Lush green forests surrounded the farm where we played as children and trails where we rode horses when Jamerin and Lara got old enough. I was four years older than Jamerin and six years older than Lara. I looked out for them.

I really missed them when they went to Velran for Jamerin because his dawning went awry. We had a good childhood, and I was happy growing up on Oltarin. We all completed our primary studies early and studied medicine. They went as far as Tech Five just because Jamerin was a psychokinetic healer who, unlike his mother, could heal without a telepathic connection. After Lara reached Tech Five, she switched over to veterinary medicine. Their brother, Calan, and I went on to become full-fledged physicians.

Jamerin never practiced as a Med Tech or went on to become a physician. He had learned the physiology he needed to perfect his psychokinetic healing technique. When he and Parei found a place they liked, they would stay a while, but it seemed like the stars always called them back.

As an adult, I thought about building a home of my own, but I’d started having the nightmare of the day my parents died again. Time and distance had dulled the pain in my waking hours but not in the dream. The pain and fear came back in full force until I woke up in a cold sweat, trembling.
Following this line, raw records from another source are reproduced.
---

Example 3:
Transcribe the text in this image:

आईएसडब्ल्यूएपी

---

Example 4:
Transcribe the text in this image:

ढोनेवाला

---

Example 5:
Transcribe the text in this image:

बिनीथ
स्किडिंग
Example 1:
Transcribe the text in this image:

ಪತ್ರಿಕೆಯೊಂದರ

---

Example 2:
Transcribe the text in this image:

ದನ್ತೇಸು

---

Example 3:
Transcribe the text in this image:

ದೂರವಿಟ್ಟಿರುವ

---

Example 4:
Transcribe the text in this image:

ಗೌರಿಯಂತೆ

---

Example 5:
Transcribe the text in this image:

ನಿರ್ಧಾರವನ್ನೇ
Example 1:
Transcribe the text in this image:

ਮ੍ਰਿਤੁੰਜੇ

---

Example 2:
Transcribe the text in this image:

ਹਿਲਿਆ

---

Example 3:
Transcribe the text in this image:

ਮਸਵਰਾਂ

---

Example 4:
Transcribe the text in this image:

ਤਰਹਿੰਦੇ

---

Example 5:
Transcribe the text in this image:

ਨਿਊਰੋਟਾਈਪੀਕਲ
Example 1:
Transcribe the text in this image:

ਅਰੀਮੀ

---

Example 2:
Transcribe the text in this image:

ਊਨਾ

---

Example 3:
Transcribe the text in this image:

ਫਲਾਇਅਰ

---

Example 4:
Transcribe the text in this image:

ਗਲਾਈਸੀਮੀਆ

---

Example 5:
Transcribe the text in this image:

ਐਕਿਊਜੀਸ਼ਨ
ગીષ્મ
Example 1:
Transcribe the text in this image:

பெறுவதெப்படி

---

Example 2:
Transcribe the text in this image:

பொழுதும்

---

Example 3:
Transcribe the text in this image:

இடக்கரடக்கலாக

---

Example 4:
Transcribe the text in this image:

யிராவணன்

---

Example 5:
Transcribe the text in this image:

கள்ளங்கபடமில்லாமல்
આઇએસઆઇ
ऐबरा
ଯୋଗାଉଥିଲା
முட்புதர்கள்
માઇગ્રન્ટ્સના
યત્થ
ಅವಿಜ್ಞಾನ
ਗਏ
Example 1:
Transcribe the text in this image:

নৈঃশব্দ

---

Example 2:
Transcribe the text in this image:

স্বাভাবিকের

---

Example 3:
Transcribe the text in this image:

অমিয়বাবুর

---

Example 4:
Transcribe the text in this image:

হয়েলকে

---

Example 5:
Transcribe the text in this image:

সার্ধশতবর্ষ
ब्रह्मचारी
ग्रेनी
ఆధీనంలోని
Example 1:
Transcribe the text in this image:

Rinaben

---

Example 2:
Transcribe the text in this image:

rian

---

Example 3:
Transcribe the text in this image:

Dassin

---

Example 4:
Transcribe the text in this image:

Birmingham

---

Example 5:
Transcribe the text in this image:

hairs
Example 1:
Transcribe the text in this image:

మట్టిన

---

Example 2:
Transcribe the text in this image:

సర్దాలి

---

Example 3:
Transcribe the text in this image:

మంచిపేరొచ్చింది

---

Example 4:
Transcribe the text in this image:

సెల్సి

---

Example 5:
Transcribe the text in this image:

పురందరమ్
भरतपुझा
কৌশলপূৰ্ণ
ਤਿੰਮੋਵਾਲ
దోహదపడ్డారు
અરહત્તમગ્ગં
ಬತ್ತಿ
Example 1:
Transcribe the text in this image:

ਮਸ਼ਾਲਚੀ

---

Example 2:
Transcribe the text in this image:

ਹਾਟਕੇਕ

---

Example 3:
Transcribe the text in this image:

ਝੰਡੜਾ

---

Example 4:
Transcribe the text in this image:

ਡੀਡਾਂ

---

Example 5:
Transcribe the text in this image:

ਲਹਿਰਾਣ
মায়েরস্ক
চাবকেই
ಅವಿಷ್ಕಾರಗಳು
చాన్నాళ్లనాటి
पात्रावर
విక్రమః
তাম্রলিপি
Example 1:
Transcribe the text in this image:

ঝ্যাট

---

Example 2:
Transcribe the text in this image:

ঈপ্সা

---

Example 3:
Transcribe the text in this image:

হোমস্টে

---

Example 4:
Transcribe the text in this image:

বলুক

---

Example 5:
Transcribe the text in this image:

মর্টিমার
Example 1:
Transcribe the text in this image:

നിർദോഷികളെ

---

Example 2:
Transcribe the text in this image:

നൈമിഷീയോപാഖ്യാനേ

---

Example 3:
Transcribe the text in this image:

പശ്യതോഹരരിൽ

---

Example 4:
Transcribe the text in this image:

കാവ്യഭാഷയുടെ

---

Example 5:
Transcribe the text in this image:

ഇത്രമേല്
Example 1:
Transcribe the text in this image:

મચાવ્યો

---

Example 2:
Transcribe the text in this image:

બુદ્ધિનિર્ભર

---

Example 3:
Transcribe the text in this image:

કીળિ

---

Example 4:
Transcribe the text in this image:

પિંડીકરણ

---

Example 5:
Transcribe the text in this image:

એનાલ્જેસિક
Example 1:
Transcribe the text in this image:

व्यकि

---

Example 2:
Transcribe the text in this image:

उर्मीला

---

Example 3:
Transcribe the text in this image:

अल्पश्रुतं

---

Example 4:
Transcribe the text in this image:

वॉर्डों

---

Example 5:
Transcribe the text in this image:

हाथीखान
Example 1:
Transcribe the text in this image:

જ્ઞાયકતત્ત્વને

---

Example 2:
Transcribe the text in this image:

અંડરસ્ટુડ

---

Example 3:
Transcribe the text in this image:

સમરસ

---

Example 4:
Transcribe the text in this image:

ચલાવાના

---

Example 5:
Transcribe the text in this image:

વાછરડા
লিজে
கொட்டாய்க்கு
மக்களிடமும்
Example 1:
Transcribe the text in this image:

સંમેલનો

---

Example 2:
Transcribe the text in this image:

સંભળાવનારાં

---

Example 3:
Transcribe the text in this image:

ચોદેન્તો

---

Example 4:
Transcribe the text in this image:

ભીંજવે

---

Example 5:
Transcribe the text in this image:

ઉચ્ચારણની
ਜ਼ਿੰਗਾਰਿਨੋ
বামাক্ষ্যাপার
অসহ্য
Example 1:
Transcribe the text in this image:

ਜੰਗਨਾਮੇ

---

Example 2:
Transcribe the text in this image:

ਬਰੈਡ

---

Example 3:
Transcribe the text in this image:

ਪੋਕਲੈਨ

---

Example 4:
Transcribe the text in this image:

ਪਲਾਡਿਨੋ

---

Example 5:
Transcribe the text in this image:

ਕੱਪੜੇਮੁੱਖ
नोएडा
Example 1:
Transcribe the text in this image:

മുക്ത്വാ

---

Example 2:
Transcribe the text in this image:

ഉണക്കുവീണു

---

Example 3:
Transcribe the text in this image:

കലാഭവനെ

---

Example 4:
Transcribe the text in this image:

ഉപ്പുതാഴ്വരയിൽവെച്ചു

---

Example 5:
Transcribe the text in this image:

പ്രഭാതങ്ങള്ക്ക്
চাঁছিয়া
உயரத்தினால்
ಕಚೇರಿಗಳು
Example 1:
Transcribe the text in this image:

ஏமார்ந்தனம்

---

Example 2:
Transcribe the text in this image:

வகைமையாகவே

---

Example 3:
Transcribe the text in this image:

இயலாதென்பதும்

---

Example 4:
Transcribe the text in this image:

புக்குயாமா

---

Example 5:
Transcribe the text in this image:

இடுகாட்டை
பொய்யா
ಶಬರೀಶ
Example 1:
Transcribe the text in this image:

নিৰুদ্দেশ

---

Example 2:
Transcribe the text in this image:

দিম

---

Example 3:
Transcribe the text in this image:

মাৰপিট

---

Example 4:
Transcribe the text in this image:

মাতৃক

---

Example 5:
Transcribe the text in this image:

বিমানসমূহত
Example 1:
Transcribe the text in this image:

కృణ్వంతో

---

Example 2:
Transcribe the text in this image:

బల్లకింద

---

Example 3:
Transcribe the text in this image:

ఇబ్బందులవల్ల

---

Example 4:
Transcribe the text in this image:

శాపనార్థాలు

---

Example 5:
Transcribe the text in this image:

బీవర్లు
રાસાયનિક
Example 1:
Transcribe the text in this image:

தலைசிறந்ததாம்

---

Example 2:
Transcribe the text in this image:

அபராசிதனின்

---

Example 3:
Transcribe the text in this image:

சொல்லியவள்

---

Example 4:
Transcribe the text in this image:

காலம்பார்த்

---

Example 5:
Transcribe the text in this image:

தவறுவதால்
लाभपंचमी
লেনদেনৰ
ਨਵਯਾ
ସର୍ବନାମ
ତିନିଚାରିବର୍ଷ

Then I would remember the idyllic months I lived at that abandoned agri-complex with Nalina and Orin. This time, I got out of bed and went out to the porch attached to our flat. The moons and the stars were breathtaking, with little light on the ground to block their light.

Looking out into the night, I realized Zevus Mar was calling me back. I owned the agricomplex that belonged to my family, where my parents were buried. That’s when I knew I was going back.